That is the question! The concept of a binge-watch is a relatively new phenomenon. The opportunities first arose when DVD box sets were a thing, but then this hit the mainstream when various platforms found the habit of dropping an entire series or season of a show all at once on a streamer.

Suddenly, many hours of sleep were lost as the temptation to cram in just one more episode before bed became a thing.

Now, movie website OG Garth Franklin over at the always reliable Dark Horizons has dropped an article discussing how different shows take different approaches, and how this can affect their reception. It is an interesting topic.


We are entering what feels like a new phase in entertainment, with a new generation coming through that doesn’t seem to engage in movies, and with clear lines starting to develop between the cinematic experience post-COVID and what audiences demand from streaming.

Talk of platform mergers and the re-establishment of licensing deals stalk the landscape as providers re-introduce ads and hike prices. In this turbulent time, it does beg the question. Is binge-watching the right answer?

As Garth’s article points out, Reacher season one was available to binge. Season 2 was released week-by-week and it did really feel as if the momentum was dulled by that decision.

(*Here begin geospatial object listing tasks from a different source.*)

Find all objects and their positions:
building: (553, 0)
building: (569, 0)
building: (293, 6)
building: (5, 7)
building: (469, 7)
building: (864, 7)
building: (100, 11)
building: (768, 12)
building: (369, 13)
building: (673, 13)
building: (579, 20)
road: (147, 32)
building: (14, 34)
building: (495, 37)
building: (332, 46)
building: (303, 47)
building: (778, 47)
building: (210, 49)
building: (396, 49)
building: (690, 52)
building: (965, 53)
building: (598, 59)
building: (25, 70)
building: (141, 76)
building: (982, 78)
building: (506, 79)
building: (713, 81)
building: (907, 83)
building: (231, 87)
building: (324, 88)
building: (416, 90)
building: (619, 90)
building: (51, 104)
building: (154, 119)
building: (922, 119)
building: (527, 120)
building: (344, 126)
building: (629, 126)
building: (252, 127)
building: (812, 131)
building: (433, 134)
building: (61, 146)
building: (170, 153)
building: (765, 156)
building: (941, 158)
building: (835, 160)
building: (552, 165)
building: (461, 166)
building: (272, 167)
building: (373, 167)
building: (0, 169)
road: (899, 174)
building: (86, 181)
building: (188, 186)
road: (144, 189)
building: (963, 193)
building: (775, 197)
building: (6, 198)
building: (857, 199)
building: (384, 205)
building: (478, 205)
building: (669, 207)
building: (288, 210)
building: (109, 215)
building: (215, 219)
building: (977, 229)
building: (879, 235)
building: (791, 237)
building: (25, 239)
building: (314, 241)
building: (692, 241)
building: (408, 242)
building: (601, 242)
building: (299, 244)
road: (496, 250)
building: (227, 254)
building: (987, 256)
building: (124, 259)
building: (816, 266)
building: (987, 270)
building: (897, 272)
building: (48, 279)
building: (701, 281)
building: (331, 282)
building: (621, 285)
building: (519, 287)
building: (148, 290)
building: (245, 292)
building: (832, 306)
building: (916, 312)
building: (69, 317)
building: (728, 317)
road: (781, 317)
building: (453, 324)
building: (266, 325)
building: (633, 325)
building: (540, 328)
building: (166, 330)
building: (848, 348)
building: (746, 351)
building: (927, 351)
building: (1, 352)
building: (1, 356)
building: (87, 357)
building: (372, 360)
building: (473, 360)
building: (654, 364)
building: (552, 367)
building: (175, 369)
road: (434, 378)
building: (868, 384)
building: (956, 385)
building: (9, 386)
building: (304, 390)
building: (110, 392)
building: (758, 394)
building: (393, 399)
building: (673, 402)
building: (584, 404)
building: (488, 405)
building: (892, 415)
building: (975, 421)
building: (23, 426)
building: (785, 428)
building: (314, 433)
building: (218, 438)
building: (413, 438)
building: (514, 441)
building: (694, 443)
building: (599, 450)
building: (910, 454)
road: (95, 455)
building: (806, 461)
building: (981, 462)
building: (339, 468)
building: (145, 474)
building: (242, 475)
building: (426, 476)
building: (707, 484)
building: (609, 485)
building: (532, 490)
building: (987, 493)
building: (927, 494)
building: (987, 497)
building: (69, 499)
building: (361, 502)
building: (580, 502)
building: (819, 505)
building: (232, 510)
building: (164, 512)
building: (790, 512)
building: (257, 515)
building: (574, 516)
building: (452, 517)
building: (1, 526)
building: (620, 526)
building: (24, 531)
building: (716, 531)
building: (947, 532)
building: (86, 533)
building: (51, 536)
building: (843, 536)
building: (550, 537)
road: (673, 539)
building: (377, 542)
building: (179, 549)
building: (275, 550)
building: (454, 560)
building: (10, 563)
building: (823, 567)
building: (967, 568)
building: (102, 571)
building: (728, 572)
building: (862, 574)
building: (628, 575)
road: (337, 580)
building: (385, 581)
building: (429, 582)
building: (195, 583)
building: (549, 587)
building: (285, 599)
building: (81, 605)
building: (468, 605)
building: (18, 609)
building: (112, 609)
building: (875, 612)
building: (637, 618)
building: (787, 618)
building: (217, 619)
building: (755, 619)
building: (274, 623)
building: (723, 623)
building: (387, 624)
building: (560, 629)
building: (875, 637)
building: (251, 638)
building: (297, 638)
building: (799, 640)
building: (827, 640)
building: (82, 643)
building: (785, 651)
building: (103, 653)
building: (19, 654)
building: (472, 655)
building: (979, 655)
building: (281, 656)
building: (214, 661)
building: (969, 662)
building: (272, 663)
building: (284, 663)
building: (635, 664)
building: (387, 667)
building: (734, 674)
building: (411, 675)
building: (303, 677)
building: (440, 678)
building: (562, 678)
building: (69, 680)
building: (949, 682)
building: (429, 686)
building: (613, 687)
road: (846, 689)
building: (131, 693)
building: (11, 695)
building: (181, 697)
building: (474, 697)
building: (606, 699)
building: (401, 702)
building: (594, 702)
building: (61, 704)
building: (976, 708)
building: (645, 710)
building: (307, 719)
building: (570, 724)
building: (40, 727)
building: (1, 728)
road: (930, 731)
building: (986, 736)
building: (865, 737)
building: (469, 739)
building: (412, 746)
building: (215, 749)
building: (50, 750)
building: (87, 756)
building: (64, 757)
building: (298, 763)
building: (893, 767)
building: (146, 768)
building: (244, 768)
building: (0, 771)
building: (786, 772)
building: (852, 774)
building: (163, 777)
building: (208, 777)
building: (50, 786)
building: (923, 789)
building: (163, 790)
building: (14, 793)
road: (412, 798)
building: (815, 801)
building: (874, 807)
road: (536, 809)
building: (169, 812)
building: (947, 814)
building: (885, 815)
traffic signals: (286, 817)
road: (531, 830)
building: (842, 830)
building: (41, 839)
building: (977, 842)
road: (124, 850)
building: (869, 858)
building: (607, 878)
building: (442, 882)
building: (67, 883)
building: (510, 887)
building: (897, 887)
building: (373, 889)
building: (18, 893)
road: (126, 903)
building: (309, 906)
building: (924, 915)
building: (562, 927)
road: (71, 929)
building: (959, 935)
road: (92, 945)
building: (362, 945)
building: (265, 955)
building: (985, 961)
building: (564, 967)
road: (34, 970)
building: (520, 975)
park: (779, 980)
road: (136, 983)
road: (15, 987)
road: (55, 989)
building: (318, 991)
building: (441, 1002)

However, on the opposite side of the coin, to counter this I believe that FX’s staggeringly epic Shogun, released weekly, is better for it. A binge-watch of any more than two or three episodes at once really would feel like too much, in my opinion. That show benefits from the breather between episodes.


Disney+ had been strict about weekly releases, but then dropped Echo all at once and industry insiders say they were surprised by the results.

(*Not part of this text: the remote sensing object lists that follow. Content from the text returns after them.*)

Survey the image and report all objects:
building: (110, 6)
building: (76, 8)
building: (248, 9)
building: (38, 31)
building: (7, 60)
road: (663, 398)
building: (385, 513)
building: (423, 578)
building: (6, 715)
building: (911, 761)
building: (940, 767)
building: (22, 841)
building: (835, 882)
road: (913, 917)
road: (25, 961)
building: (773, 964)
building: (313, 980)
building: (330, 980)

Cobra Kai on Netflix is appointment binge-watching.

Most recently, Fallout arrived all at once and, after it felt like many platforms were turning away from this strategy for their premium shows, it has been a joy to rediscover the inconvenience and sheer pleasure of a committed, immersive session on the couch with an entire season of a show in front of you.

As the article highlights, though, that does mean the show misses the opportunity to become appointment TV and generate week-on-week buzz.

So Outposters, what is the answer? And what is your preferred method?